La richesse de la rencontre et des textes écrits par les collégiens touche aussi les slameurs. "On a été surpris par le contenu des textes, ils sont assez forts et on aime ça. Partager notre culture c'est un plaisir et nous venons aussi nous enrichir ici.Pour nous le slam c’est essentiel car c’est écouté par toutes les générations les enfants, les jeunes et les personnes agées. La parole est mise en avant et c'est un message plus audible que certains morceaux où on entend plus la musicalité que la parole."
Avant de déclamer, Rachid Moulay, un des membres du groupe Afrikan'Da a proposé des exercices de vocalises et de diction aux apprentis slameurs.
Un bon texte de slam repose sur la diction .Si tu veux te faire entendre et comprendre il faut une bonne diction
Rachid Moulay , slameur du groupe Afrikan'Da
Une bonne diction qui permet aussi de prendre confiance, trouver sa personnalité de slameur ou simplement prendre la parole en public. "Chez nous au Burkina Faso, il y a des élèves qui s'inscrivent dans des ateliers de slam uniquement pour la prise de parole, ils ne veulent pas devenir slameurs"
Plumes d'Afrique et ses 10 bougies
Marie Blozon, Présidente du réseau Afrique 37 et du festival Plumes d'Afrique a constaté une évolution entre les 1ères éditions et aujourd’hui. Cette professeure d’histoire-géographie aujourd’hui en retraite se souvient.
"Quand nous avons commencé ce festival, dans le grand public il y avait une vision quasi uniquement misérabiliste de l’Afrique, c’est-à-dire qu’on connaissait la musique africaine et rien d’autre. Les choses ont changé, le public sait aujourd’hui qu’en Afrique, il n’y a pas seulement des musiciens mais d’autres artistes et on essaie vraiment d’expliquer ça un peu partout "

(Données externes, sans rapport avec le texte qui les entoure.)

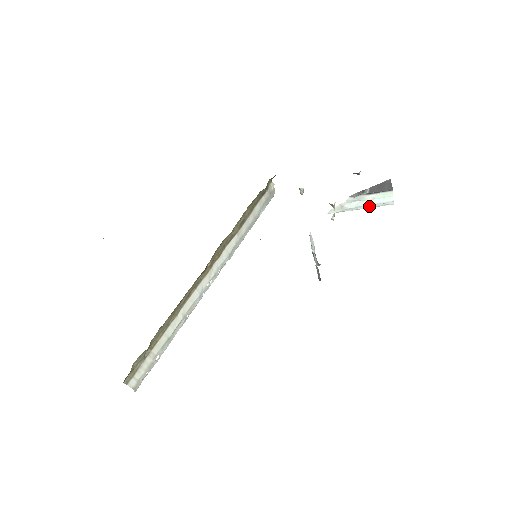
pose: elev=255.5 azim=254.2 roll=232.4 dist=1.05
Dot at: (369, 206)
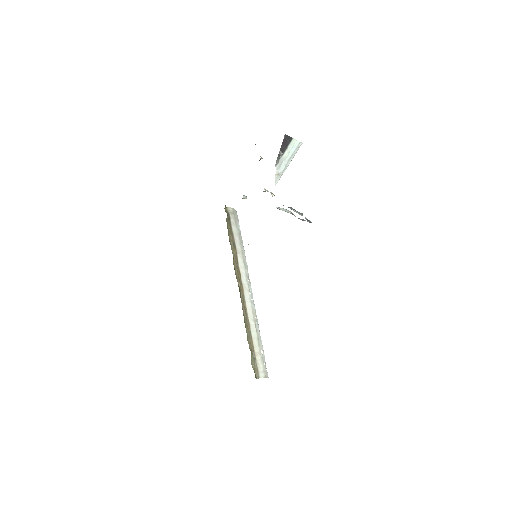
Dot at: (291, 158)
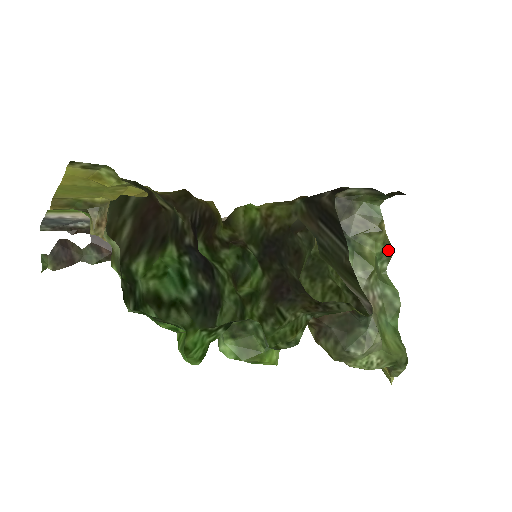
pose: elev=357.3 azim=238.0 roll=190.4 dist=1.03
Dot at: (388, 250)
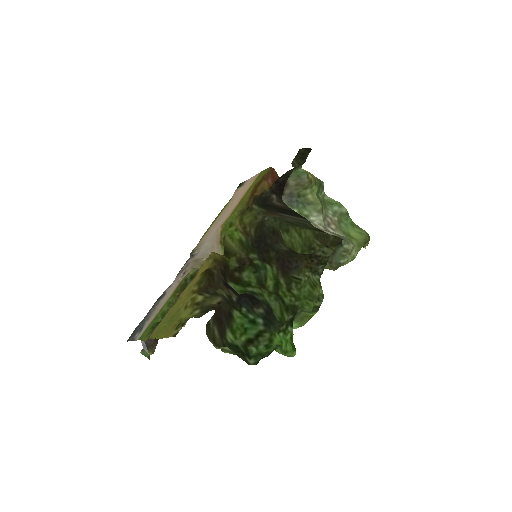
Dot at: (320, 185)
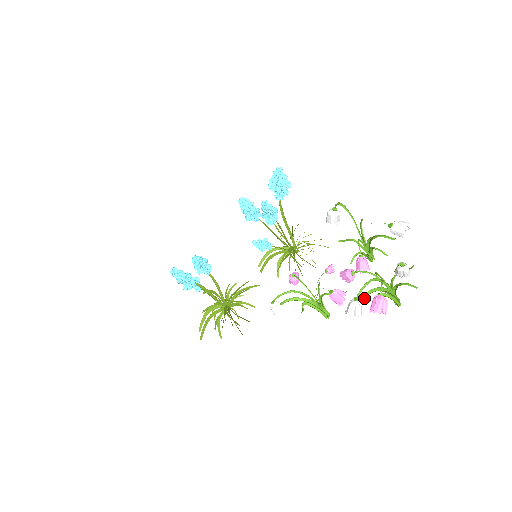
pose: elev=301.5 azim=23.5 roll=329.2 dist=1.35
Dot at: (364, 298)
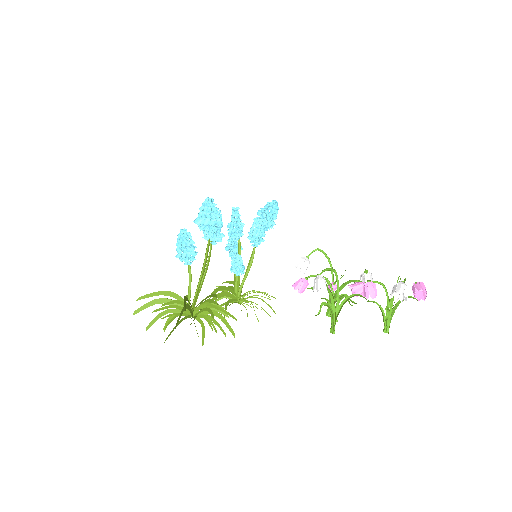
Dot at: occluded
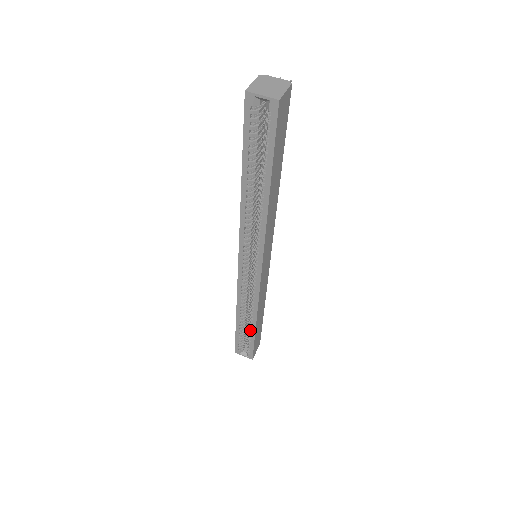
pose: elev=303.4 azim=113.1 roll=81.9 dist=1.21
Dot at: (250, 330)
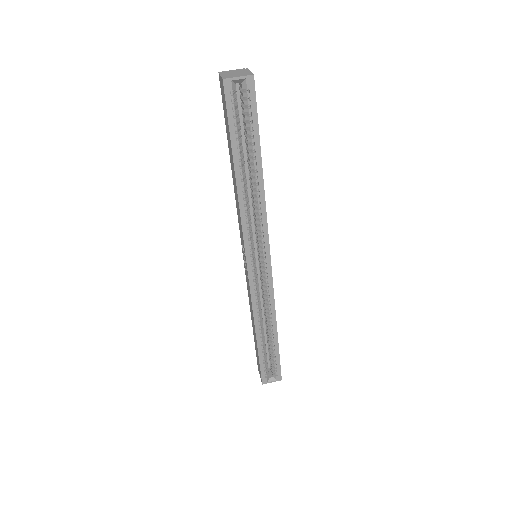
Dot at: (272, 343)
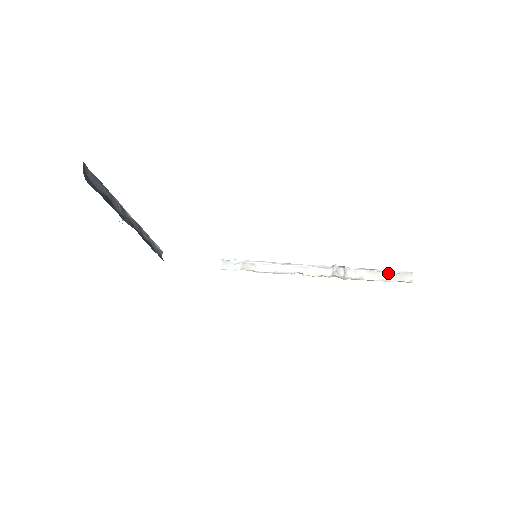
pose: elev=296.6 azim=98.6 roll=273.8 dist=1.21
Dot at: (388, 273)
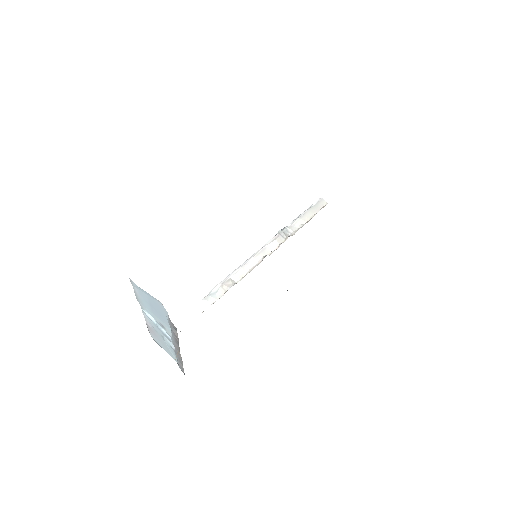
Dot at: (311, 209)
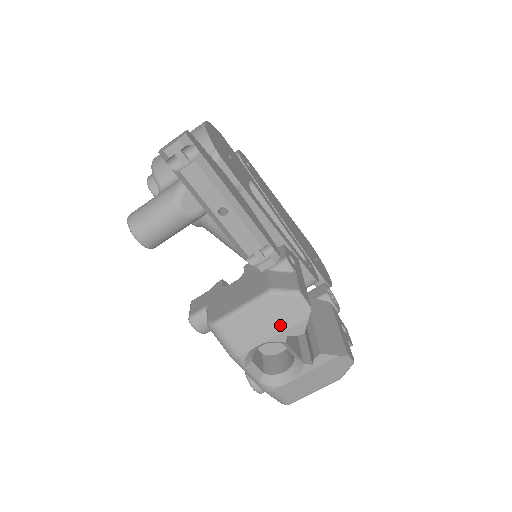
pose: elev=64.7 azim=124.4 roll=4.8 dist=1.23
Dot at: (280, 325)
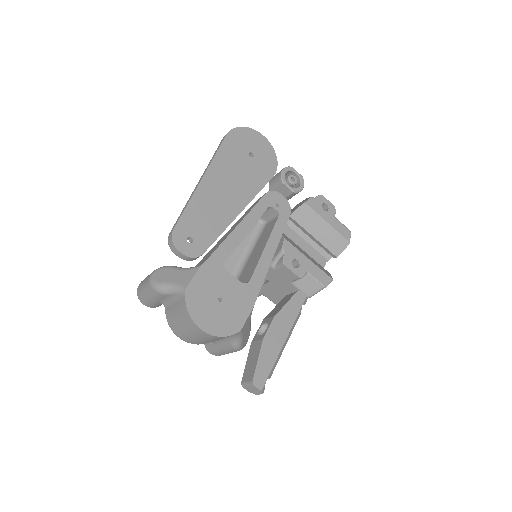
Dot at: occluded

Il n’y a pas "une" mais "des" cultures africaines. On pense que c’est par les rencontres interculturelles qu’on peut éloigner les préjugés
Marie Bolzon, présidente du festival Plumes d'Afrique
Impossible de résumer ce programme de festivités, de concerts, de spectacles mais aussi de conférences , tables rondes sur la voix des femmes ou l’éducation des jeunes filles en Afrique, Soutenu par la région Centre-Val de Loire, Plumes d'Afrique proposera aussi un focus sur la Mauritanie. Tout le programme du festivalest à découvrir sur le site de Plumes d'Afrique.
Le Temps fort du festival se déroule le week-end du 25 et 26 novembre avec le Salon des plumes d’Afrique, à l’hôtel de ville de Tours.
La compagnie d'échassiers Afuma, accompagnera le public, de la gare de Tours à la mairie. Une déambulation spectaculaire qui cloturera 40 heures d'ateliers dans les écoles d'Indre-et Loire et une quinzaine de spectacles. Perchés sur des échasses à 3 mètres du sol accompagnés d'un griot, ces échassiers du Togo ont associé des influences circassiennes contemporaines à leur tradition ancestrale.
Le salon Plumes d'Afrique proposera des rencontres avec des écrivains, des poètes, des tables rondes avec des historiens mais aussi un défilé de mode et des animations..
Le groupe Afrikan'Da participera à ce salon dès le matin avant une soirée concert, à partir de 18h au Bateau Ivre, à Tours, le 25 novembre. En première partie, certains des jeunes participants aux ateliers de slam dans les écoles ou les centres sociaux, pourront déclamer leurs textes sur scène. Une dizaine de collégiens de Bléré seront présents à cette scène ouverte.Un vrai défi, devant un vrai public !
Le bouillonnement artistique et littéraire de cette 10ème édition de Plumes d'Afrique, va rayonner tout le mois de novembre en Touraine et certaines expositions se prolongeront jusqu’en janvier 2024.